● WHAT IS BEING ASKED
Your answer should be only the lines below from the one with "neck: (183, 96)" to the one with "neck: (553, 460)", repeated exactly, ends included.

Structured pose outputs

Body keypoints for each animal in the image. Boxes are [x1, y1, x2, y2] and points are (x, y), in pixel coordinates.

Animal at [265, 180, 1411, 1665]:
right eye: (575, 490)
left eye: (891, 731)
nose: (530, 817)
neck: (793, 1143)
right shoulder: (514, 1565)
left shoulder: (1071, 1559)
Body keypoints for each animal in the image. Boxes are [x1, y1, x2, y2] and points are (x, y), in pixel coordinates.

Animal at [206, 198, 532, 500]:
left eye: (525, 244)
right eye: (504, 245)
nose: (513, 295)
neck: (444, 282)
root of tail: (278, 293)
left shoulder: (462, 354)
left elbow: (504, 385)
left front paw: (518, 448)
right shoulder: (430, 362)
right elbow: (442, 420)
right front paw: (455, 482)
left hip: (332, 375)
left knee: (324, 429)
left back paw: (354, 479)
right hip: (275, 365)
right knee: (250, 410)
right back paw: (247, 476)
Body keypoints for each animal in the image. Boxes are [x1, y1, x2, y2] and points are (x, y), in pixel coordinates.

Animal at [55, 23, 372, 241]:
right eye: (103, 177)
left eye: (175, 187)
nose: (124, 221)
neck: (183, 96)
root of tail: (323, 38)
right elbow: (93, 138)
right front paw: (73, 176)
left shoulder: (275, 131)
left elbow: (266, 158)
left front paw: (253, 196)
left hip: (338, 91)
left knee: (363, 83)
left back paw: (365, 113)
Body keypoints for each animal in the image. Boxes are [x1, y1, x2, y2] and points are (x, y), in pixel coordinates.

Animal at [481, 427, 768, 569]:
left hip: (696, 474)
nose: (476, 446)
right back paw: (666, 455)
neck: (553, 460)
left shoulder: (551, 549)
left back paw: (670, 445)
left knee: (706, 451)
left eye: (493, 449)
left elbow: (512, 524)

● TASK OUTPUT
neck: (183, 96)
root of tail: (323, 38)
right elbow: (93, 138)
right front paw: (73, 176)
left shoulder: (275, 131)
left elbow: (266, 158)
left front paw: (253, 196)
left hip: (338, 91)
left knee: (363, 83)
left back paw: (365, 113)
Body keypoints for each animal in the image. Boxes are [x1, y1, x2, y2] and points are (x, y), in pixel coordinates.

Animal at [481, 427, 768, 569]:
left hip: (696, 474)
nose: (476, 446)
right back paw: (666, 455)
neck: (553, 460)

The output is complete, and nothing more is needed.